ACTION ITEM:
For each entry, repeat the text exactly and omit any picture it holds.

Records contained in a dataset:
━━━━━━━━━━━━━━━━
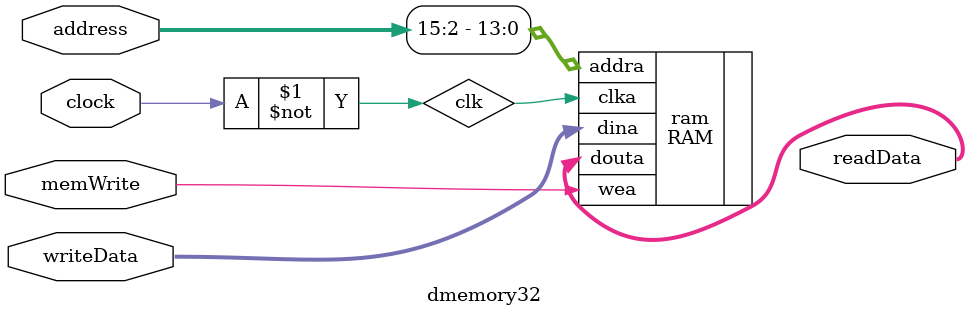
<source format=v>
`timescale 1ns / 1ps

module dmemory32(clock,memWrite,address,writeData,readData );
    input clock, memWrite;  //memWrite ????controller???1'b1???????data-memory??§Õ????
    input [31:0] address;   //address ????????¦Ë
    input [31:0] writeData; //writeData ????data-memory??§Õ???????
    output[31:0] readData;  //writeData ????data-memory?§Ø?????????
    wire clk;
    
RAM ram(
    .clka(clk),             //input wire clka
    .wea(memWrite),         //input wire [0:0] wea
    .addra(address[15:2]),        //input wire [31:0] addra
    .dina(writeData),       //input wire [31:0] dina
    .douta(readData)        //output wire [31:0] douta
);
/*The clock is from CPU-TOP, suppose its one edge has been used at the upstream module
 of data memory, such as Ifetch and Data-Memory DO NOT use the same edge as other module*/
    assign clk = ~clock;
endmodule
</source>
━━━━━━━━━━━━━━━━
TASK SOLUTION:
<source format=v>
`timescale 1ns / 1ps

module dmemory32(clock,memWrite,address,writeData,readData );
    input clock, memWrite;  //memWrite ????controller???1'b1???????data-memory??§Õ????
    input [31:0] address;   //address ????????¦Ë
    input [31:0] writeData; //writeData ????data-memory??§Õ???????
    output[31:0] readData;  //writeData ????data-memory?§Ø?????????
    wire clk;
    
RAM ram(
    .clka(clk),             //input wire clka
    .wea(memWrite),         //input wire [0:0] wea
    .addra(address[15:2]),        //input wire [31:0] addra
    .dina(writeData),       //input wire [31:0] dina
    .douta(readData)        //output wire [31:0] douta
);
/*The clock is from CPU-TOP, suppose its one edge has been used at the upstream module
 of data memory, such as Ifetch and Data-Memory DO NOT use the same edge as other module*/
    assign clk = ~clock;
endmodule
</source>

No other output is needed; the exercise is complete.